ASSIGNMENT
Exact reproduction, images excluded: write out the records below.

Extracted records
=== Begin Enclosure ===
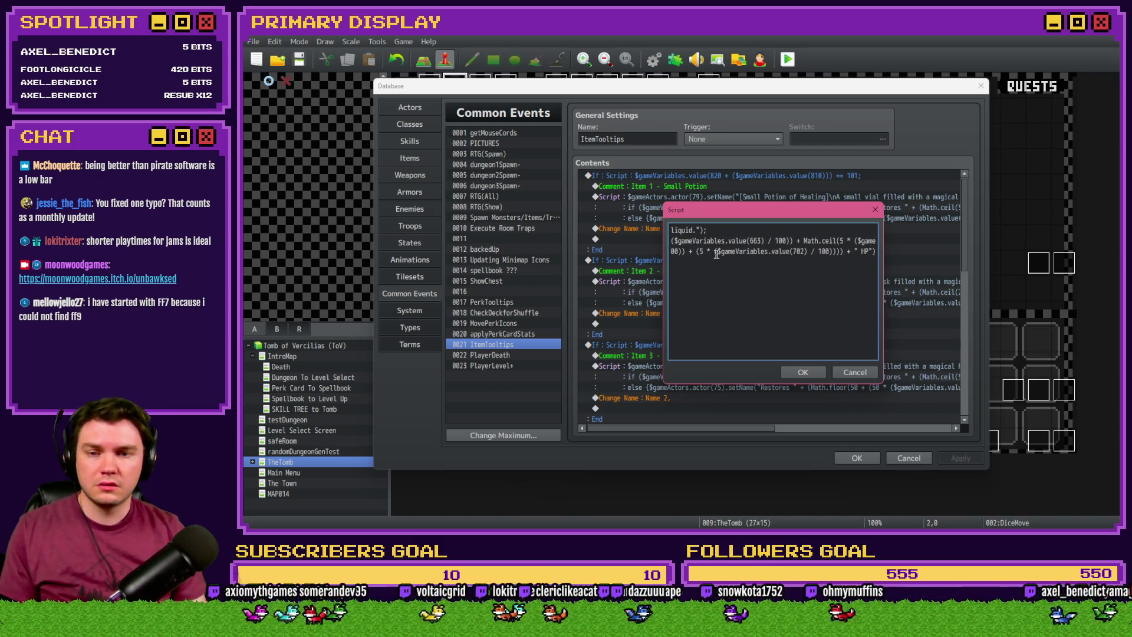
text(Math.ceil)
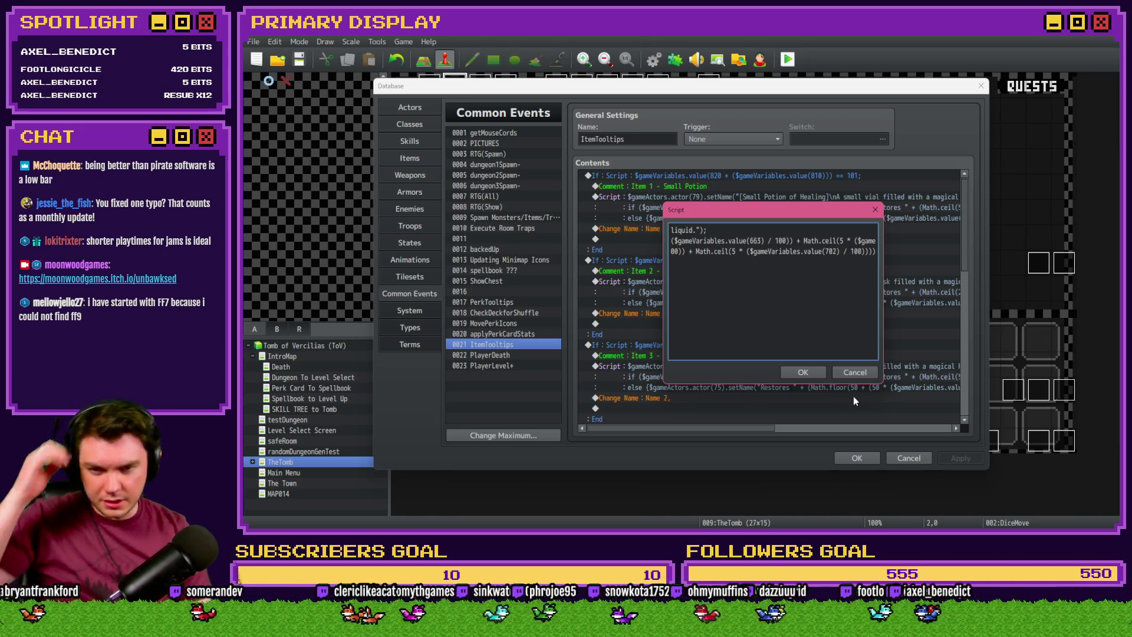
click(801, 373)
click(856, 459)
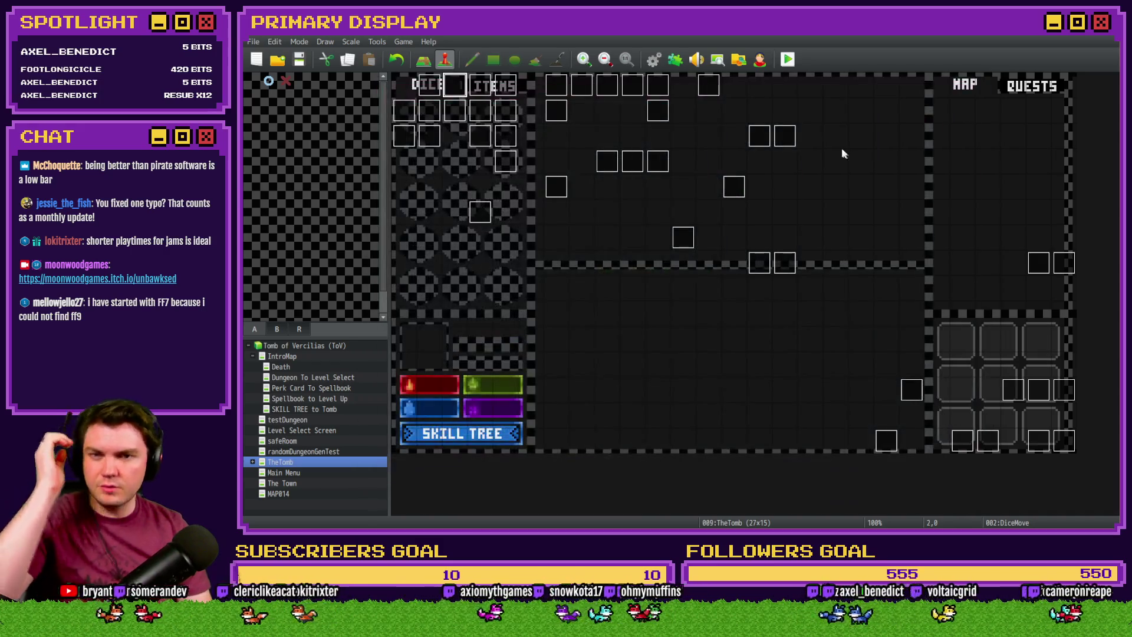
Start a playtest, take Fairlii's Fantastic Scroll perk and view the potion tooltip under ITEMS
key(Return)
=== End Enclosure ===
EXERCISE ANSWER
text(Math.ceil)
click(801, 373)
click(856, 459)
Start a playtest, take Fairlii's Fantastic Scroll perk and view the potion tooltip under ITEMS
key(Return)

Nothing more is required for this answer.